Roman (société, racisme) de Chimamanda Ngozi Adichie. Éditions Gallimard, collection folio, octobre 2019 (Édition d'origine en anglais :2013 ; première traduction française : Éditions Gallimard 2014). Pages : 685 : Prix : 9,50 euros.

Dans ce roman, Chimamanda Ngozi Adichie montre certainement beaucoup d'elle-même, son propre parcours étant très proche de celui de son héroïne, avec des débuts d'études au Nigeria, puis un exil aux USA dans l'espoir d'y continuer ses études, et enfin son retour au pays après de nombreuses années.

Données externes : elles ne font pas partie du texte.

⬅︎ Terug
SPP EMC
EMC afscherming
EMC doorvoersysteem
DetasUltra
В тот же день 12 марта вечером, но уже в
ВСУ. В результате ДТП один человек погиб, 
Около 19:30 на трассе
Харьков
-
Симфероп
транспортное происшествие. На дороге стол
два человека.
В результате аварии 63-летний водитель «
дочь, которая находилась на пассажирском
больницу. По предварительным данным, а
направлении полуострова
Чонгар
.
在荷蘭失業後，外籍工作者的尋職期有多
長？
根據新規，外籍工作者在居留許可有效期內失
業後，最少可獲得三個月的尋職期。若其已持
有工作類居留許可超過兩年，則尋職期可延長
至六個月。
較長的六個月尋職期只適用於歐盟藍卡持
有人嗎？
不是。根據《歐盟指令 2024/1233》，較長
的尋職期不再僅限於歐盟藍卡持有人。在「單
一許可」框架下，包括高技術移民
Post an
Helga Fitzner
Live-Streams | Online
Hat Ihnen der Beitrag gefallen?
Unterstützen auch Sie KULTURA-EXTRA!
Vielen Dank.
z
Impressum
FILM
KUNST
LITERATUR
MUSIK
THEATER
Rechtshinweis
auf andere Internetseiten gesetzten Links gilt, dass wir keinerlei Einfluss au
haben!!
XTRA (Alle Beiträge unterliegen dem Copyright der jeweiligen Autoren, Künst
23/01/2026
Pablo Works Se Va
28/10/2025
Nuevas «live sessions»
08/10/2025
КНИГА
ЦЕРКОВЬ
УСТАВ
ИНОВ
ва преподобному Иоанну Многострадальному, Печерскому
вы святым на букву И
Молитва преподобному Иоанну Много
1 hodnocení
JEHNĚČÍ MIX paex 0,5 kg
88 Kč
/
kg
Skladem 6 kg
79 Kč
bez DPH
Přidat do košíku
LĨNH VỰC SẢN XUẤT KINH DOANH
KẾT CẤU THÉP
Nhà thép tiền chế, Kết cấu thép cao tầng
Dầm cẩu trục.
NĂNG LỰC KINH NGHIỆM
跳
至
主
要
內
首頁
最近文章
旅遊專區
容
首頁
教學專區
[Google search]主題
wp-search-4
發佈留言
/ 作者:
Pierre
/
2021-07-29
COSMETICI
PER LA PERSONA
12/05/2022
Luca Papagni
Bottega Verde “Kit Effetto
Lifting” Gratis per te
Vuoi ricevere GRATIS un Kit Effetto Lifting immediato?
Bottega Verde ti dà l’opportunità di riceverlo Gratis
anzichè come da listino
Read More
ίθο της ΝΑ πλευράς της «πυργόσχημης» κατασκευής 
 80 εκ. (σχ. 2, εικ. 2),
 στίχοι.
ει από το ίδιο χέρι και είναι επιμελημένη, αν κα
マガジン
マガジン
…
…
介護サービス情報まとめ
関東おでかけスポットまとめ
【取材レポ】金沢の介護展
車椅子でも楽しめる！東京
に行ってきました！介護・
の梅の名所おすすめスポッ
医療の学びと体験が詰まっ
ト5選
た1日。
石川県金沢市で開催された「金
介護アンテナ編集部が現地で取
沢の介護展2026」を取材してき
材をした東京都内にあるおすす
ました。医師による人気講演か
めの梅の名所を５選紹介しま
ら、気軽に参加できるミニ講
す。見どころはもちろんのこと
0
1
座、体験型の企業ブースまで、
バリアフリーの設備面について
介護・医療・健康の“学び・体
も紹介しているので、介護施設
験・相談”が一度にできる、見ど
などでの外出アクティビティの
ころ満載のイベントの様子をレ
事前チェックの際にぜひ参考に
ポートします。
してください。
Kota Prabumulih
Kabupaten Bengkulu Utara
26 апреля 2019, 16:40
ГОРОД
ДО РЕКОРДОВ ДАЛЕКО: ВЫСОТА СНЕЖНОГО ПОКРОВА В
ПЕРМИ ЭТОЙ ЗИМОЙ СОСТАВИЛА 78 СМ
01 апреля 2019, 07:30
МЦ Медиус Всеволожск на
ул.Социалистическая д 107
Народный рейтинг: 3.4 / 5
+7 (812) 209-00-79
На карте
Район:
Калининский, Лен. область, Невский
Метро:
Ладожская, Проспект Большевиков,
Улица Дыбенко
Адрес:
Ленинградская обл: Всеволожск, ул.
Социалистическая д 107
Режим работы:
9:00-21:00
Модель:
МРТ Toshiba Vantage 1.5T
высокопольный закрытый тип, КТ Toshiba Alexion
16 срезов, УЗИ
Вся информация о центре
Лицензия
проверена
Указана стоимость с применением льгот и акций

Autour des deux personnages principaux, Ifemelu et Obinze, ce sont les sociétés nigérianes, américaines et anglaises qui sont abordées, avec les questions de « race » et de racisme, les illusions des habitants des pays en voie de développement sur les pays riches (et les désillusions qui vont avec) et le (les) conformisme(s) actifs au seins des différents milieux de ces sociétés.

Pour résumer grossièrement, l'histoire commence aux USA, juste avant le retour au pays d'Ifemelu, avec les interrogations qui y sont associées. Ensuite, retour en arrière, c'est la jeunesse nigériane d'Ifemelu qui est racontée. Puis vient l'arrivée aux USA, ainsi que la tentative d'immigration de son ami d'enfance, Obinze, en Grande Bretagne, et pour terminer, le retour au pays.

Femme libre et à forte personnalité, Ifemelu vivra aux USA d'un Blog « Raceteenth, ou observations diverses sur les noirs américains qu'on appelait jadis les nègres, par une noire non américaine ». Notant avec justesse que « La race n'est pas de la biologie ; la race est de la sociologie », elle s'interroge sur le « bon chic-bon genre » en cours chez les blancs et les noirs américains : « Si vous dites que la race n'a jamais été un problème, c'est uniquement parce que vous souhaitez qu'il n'y ait pas de problème. Moi-même je ne me sentais pas noire, je ne suis devenue noire qu'en arrivant en Amérique. ». Et elle touche du doigt le problème qui persiste, même dans une société qui a pourtant élu un président noir (l'élection d'Obama est d'ailleurs abordée dans le roman) « Quand on signale un crime, prie pour que l'auteur ne soit pas noir, et si c'est le cas, tiens-toi à l'écart de la zone du crime pendant des semaines, sinon on pourrait t'arrêter parce-que tu correspond au profil. ». Et les événements récents aux États Unis confirment bien (s'il en était besoin!) que le racisme reste hélas bien présent dans une partie de la population.

A mon avis, le personnage principal de ce roman (Chimamanda Ngosi Adichie ?) est tout de même, comme dans la vie réelle, imparfait, car on retrouve malgré tout quelques a priori courants dans le discours d'Ifemelu : les noirs ne seraient pas racistes, ils pourraient avoir des préjugés... et pour le prouver il suffit de détourner le sens du mot. Le racisme serait dû uniquement à la domination. Or la définition du racisme selon le dictionnaire Larousse, est : « Idéologie fondée sur la croyance qu'il existe une hiérarchie entre les groupes humains, les « races » ; comportement inspiré par cette idéologie. » Une personne dominée peut donc tout à fait être raciste à partir du moment où elle estime, par exemple, que le dominant lui est, en réalité, inférieur de part son origine. Voir aussi, en Afrique, les problèmes entre ethnies, et les tyrans, exactement comme chez les « blancs ». Que dire aussi des « amis blancs qui pigent » ? Sinon que celui qui pige est celui qui adopte mes propres idées ? Et moi, j'ai forcément tout bon...

Alors que d'une manière générale je ne suis pas un fanatique des romans, je dois dire que celui-ci m'a fort intéressé. Et malgré quelques points sur lesquels il reste des choses à dire, la plupart des idées transmises ici méritent d'être mises en avant. Un roman se doit d'être lu, comme pour tout ouvrage, avec l'esprit ouvert et l'esprit critique.